13 13 Performability Planning Basic capacity planning derives desirable configuration by sizing the system according to main requirements for the compliant time Performability planning refines the configuration in order to limit the amount possible overload during regular processing (in non-compliant time) and during periods of node failures.

14 14 Example The “aggregate” amount of overload is the same A significant difference in the amount of “continuous” overload: - no more than 10 min of 10% overload per node in “Thin Spikes Workload” - 1.5 hour interval of “continuous” 10% overload per node in “Fat Spikes Workload”

15 15 Building Interval Overload Profile Let the N-node cluster be considered Let I be a duration of time interval of interest (in min). We use a moving window technique: For each I-interval, any service demand above N nodes is aggregated and averaged over NxI CDF of aggregate I-interval overload normalized over the number of I-intervals. Performability requirement (example): Based on the past workload history, find an appropriate performance solution such that the amount of average overload is limited by 2% in any 60 min interval.

16 16 Example For the “Thin Spikes” workload, the 3-node cluster meets the performability requirements. However, for the “Fat Spikes” workload 3-node cluster does not satisfy the desirable performability requirements, and the capacity planner will propose 4-node cluster as the minimal solution.

17 17 Capacity Planning: a Case Study We used publicly available workload generator MediSyn to generate two synthetic media workloads W1 and W2 that closely imitate parameters of real enterprise media workloads. The file popularity in W SYN is defined by Zipf-like distribution with alpha = 1.34. Overall, W SYN has 800 files (with 41GB storage footprint), and 90% of requests target 10% of the files (with 3.8GB storage footprint). Main difference in W1 and W2 is a diurnal access pattern: –W1 access pattern is defined using 1-hour-long bins, –W2 access pattern is defined using 15-min-long bins.

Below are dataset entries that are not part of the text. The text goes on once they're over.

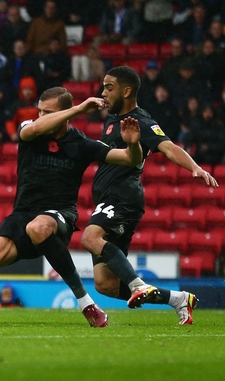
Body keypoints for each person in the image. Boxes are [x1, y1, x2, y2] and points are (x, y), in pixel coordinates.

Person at [0, 87, 144, 327]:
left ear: (63, 115)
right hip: (22, 214)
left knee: (38, 227)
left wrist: (133, 145)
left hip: (59, 215)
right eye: (40, 111)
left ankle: (87, 304)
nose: (41, 116)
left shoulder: (81, 144)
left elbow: (129, 159)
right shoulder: (29, 129)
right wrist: (80, 108)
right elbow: (37, 128)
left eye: (48, 112)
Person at [81, 66, 217, 325]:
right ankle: (178, 299)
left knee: (90, 237)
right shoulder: (112, 119)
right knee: (105, 284)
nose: (103, 92)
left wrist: (195, 167)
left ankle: (137, 284)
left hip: (122, 197)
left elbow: (167, 146)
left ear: (127, 90)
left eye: (109, 87)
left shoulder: (140, 120)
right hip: (108, 198)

18 18 Simulation Environment Media server capacity : Let the server memory size of interest be 0.5GB, and the cost of disk access is 5 times the cost of memory access.

19 19 Capacity Planning Requirements Find the appropriate systems for W1 and W2: –Statistical Demand Guarantees: for 95% of the time, the system is capable of processing the given workload without overload; –Utilization Constraints: for 90% of the time, the system is utilized under 70% of its capacity; –Regular-mode Overload Constraints: during any 60 min. interval, the average overload per node is under 5%; –Node-Failure-mode Overload Constraints: in case of 1- node failure, with 95% probability the average overload in the remaining system is under 10% during any 60 min. interval.

20 20 Basic Capacity Planning Analysis W1: D 95% = 4.1 D util = 3.3/0.7 =4.7 => D basic =5 W2: D 95% = 4 D util = 3.2/0.7 = 4.6 => D basic =5 First of all, taking into account the performance impact of memory when delivering streaming media workload results in significant h/w savings due to locality available in the media workloads (8 nodes vs 11 nodes)

21 21 Performability Capacity Planning Analysis W1: only 7-node cluster satisfies the desirable performability requirements. W2: 5-node cluster satisfies both of the performability requirements.

22 22 Load Balancing Strategy The final stage is the cluster size validation for evaluating the impact of the Round-Robin load balancing solution. The increased memory (due to combined memory of multiple nodes) does not provide additional performance benefits.

23 23 Conclusion We proposed a new unified benchmarking and capacity planning framework that: –Measures media server via a set of basic benchmarks; –Derives the resource requirements using a single value cost function; –Estimates the service capacity requirements from the proposed media workload profile; –Incorporates the requirements for desirable system performance. In the future, we intend to use our capacity planning tool as a core of adaptive management system in the streaming media utility for deploying/releasing additional server resources.